#### Source extract:
**********

"Since evolution became fashionable, the glorification of Man has taken a new form. We are told that evolution has been guided by one great Purpose: through the millions of years when there were only slime, or trilobites, throughout the ages of dinosaurs and giant ferns, of bees and wild flowers, God was preparing the Great Climax. At last, in the fullness of time, He produced Man, including such specimens as Nero and Caligula, Hitler and Mussolini, whose transcendent glory justified the long painful process. For my part, I find even eternal damnation less incredible, certainly less ridiculous, than this lame and impotent conclusion which we are asked to admire as the supreme effort of Omnipotence."
Bertrand Russell
I often experience that people in my surroundings have their difficulties in how
someone can be a 'radical atheist' on one side and on the other go and 'believe' in
the Kabbalah.
The fact, and in my eyes the most reasonable attitude, is that I don't subscribe to
any creed or belief at all, but yet go and use what is doubtlessly wise and helpful.
Those parts of the Kabbalah who are necessary for my understanding of the Tarot -
the Tree of Life and the structure of the four worlds and the levels of the soul -
bear an all-embracing, archetypical image of the human soul and spirit, with both
terms used more in the psychological but any religious meaning.
The Kabbalah just happens to be the most beautiful and figurative description of
these subjects I have found so far, and it is far easier (and nicer) to call Chiah
'Chiah' instead of fuzzing around with rather unimaginative, long-winding Jungian
terms.
Apart from this, the Kabbalah is traditionally connected to the Tarot, no matter
wether it was intended or just a coincidence that both were such thorough
representations of the same natural structures. Kicking the Tetragrammaton out off
it might be a crime in the eyes of traditional Kabbalists, yet it doesn't harm me or
you or the subject of this site.
"There is something feeble and a little contemptible about a man who cannot face the perils of life without the help of comfortable myths. Almost inevitably some part of him is aware that they are myths and that he believes them only because they are comforting. But he dare not face this thought! Moreover, since he is aware, however dimly, that his opinions are not rational, he becomes furious when they are disputed."
(Bertrand Russell)
Religious belief is mainly born due to one or all of three reasons: fear, bore
and desire. In best of all cases, the believer gets the best out of his creed and
improves through it, like for example the pious nun who spends all her life helping
the ill and poor, in the worst of all cases the believer decides that his creed has
to be the one and only and the whole thing ends up in persecution of and violence
against others.
Christianity sure is the most common and popular example for this, at least in our
Western hemisphere, but lost much of its glory ever after people detected that
belief cannot remove mountains, no matter how often this was stated - but atomic
bombs certainly can.

**********

Recorded data
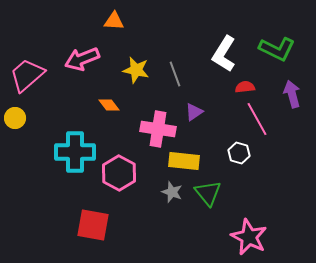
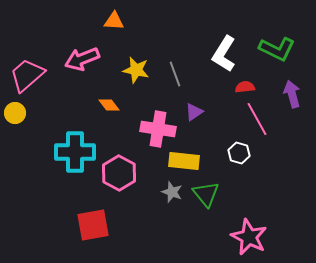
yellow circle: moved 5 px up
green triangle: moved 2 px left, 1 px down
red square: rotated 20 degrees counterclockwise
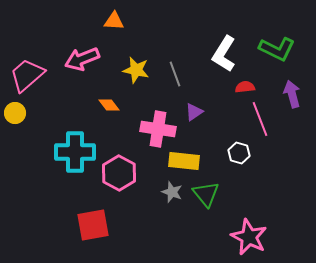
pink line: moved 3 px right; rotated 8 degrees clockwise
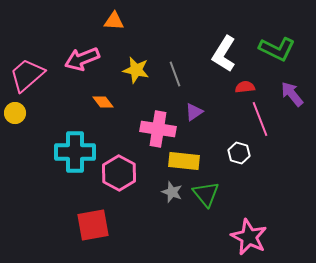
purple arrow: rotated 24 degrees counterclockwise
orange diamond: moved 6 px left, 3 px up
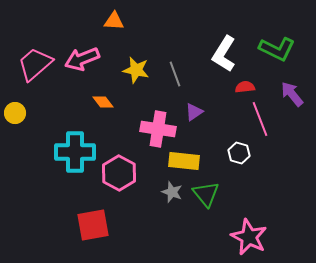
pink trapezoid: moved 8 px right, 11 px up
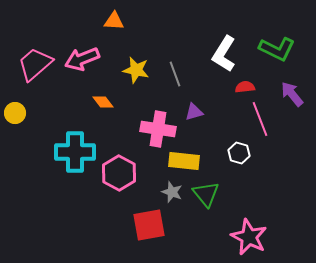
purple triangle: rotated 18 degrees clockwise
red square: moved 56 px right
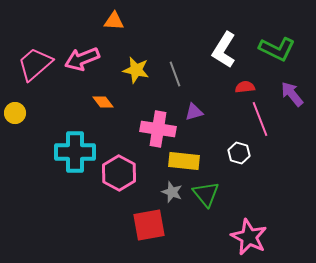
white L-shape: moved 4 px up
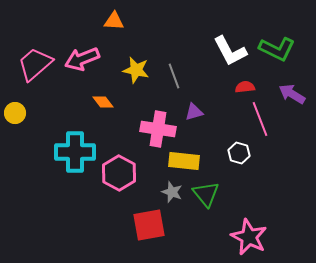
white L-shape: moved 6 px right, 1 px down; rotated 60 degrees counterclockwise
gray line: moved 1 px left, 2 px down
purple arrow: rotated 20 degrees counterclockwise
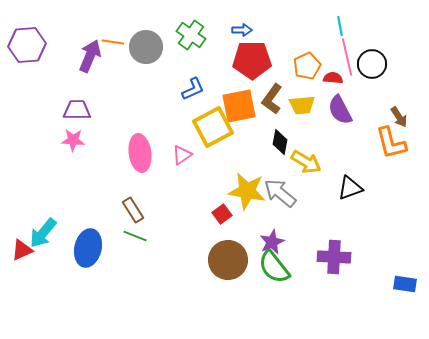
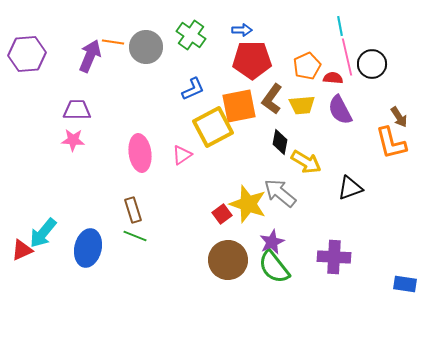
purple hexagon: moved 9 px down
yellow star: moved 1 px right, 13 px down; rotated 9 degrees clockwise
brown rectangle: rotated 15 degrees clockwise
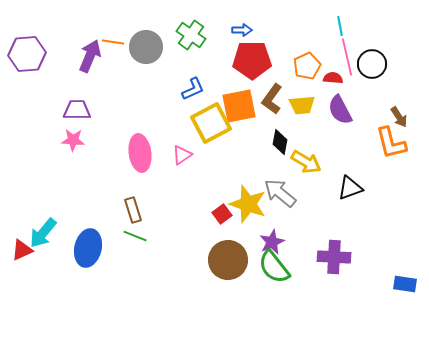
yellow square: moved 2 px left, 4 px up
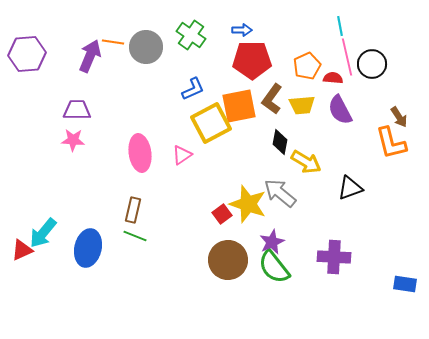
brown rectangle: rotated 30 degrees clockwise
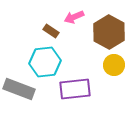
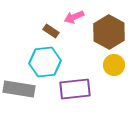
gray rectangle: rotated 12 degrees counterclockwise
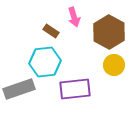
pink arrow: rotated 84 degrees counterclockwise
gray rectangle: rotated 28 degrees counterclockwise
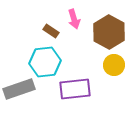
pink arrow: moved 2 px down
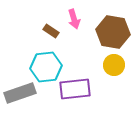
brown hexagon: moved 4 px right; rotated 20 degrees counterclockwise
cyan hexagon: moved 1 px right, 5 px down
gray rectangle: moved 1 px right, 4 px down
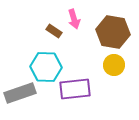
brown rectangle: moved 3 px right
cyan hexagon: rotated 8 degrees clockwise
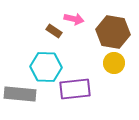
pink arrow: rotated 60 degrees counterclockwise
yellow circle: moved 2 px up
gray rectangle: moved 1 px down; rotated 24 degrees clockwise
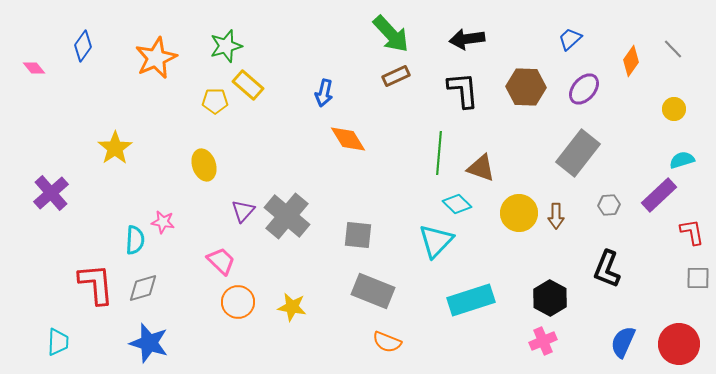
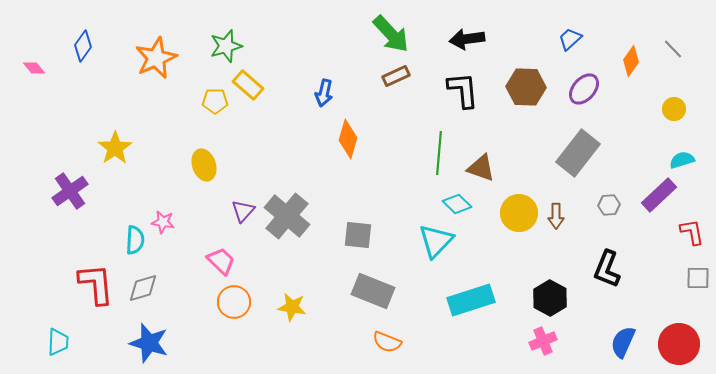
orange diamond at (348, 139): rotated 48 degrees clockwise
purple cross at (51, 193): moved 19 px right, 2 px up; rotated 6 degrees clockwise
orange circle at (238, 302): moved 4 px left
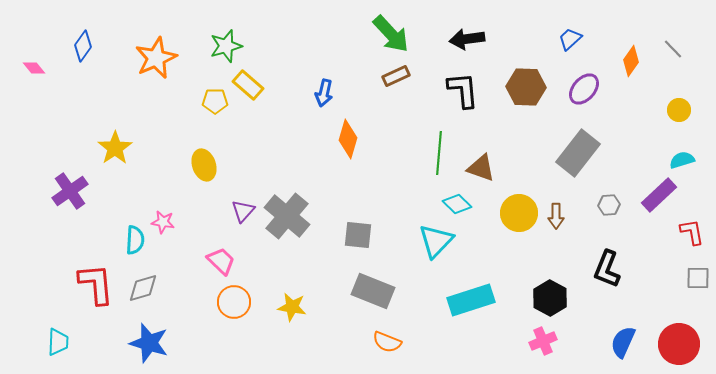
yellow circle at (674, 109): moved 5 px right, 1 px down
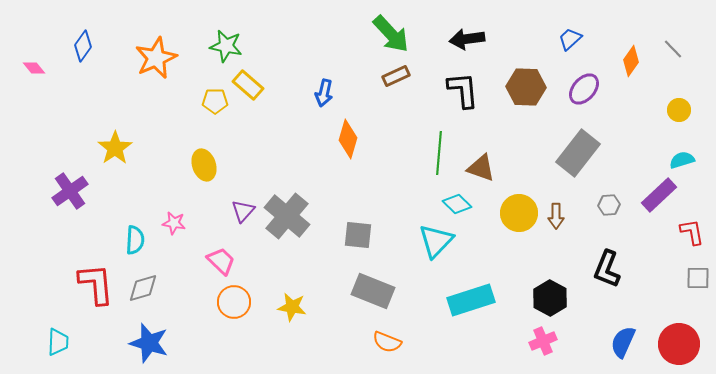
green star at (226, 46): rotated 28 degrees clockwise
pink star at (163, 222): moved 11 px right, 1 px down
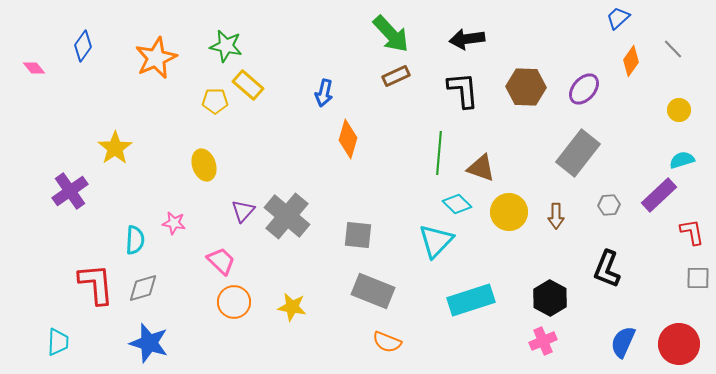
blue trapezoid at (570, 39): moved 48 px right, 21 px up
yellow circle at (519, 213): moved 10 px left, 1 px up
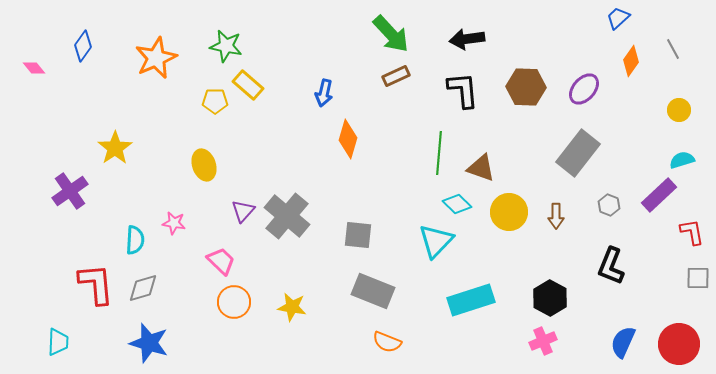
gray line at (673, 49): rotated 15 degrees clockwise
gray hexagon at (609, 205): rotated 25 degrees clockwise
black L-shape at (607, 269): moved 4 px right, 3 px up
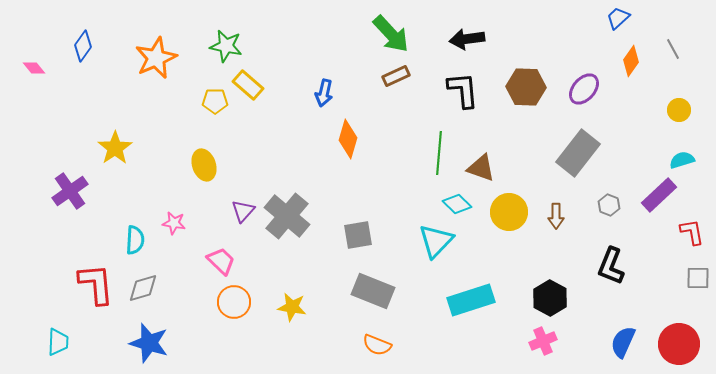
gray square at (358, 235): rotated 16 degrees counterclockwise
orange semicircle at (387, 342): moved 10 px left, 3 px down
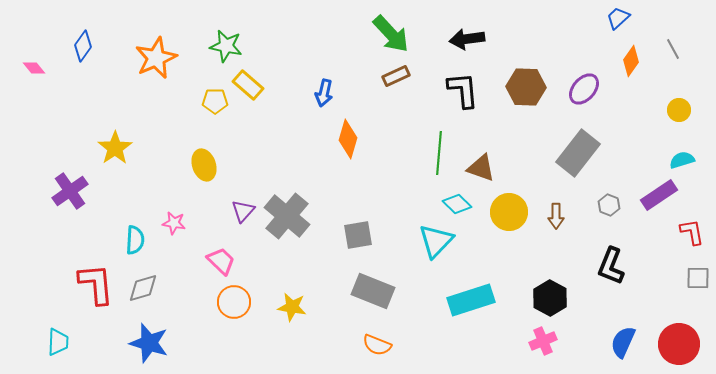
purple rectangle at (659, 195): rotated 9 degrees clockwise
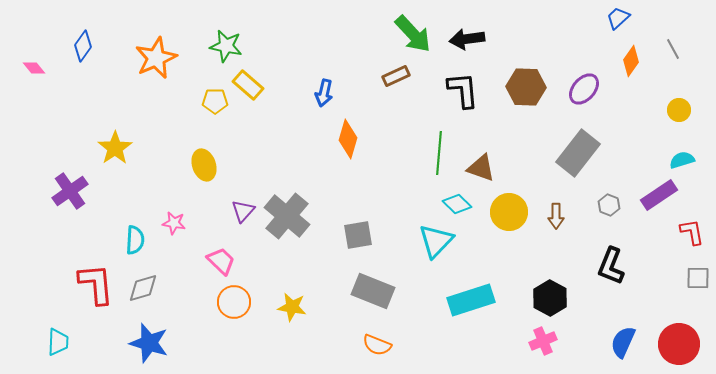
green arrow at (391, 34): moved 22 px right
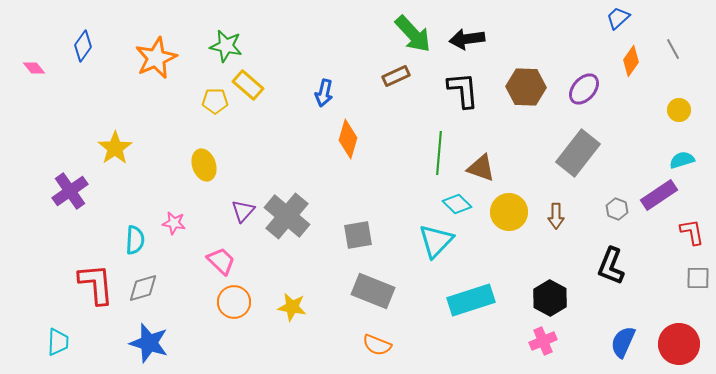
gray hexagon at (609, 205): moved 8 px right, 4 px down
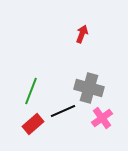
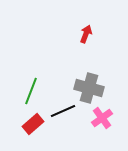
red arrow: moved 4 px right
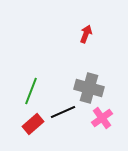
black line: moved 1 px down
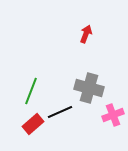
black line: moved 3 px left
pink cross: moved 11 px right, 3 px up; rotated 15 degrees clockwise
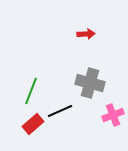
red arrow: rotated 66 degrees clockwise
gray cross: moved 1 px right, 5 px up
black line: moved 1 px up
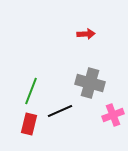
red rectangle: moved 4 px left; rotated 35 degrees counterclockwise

**********

#### Aim A:
Shorten the paragraph beginning "Christianity sure is the most common" from the passage on atheism and the Kabbalah, keeping its main facts.
#### Aim B:
Please duplicate everything in the passage on atheism and the Kabbalah from "(Bertrand Russell)" down to "bombs certainly can.".
Work from the passage on atheism and the Kabbalah alone.

#### Answer A:
Christianity is the most common and popular example of this, at least in the Western hemisphere. It lost much of its glory once people found that belief cannot remove mountains, however often that was claimed, while atomic bombs certainly can.

#### Answer B:
(Bertrand Russell)
Religious belief is mainly born due to one or all of three reasons: fear, bore
and desire. In best of all cases, the believer gets the best out of his creed and
improves through it, like for example the pious nun who spends all her life helping
the ill and poor, in the worst of all cases the believer decides that his creed has
to be the one and only and the whole thing ends up in persecution of and violence
against others.
Christianity sure is the most common and popular example for this, at least in our
Western hemisphere, but lost much of its glory ever after people detected that
belief cannot remove mountains, no matter how often this was stated - but atomic
bombs certainly can.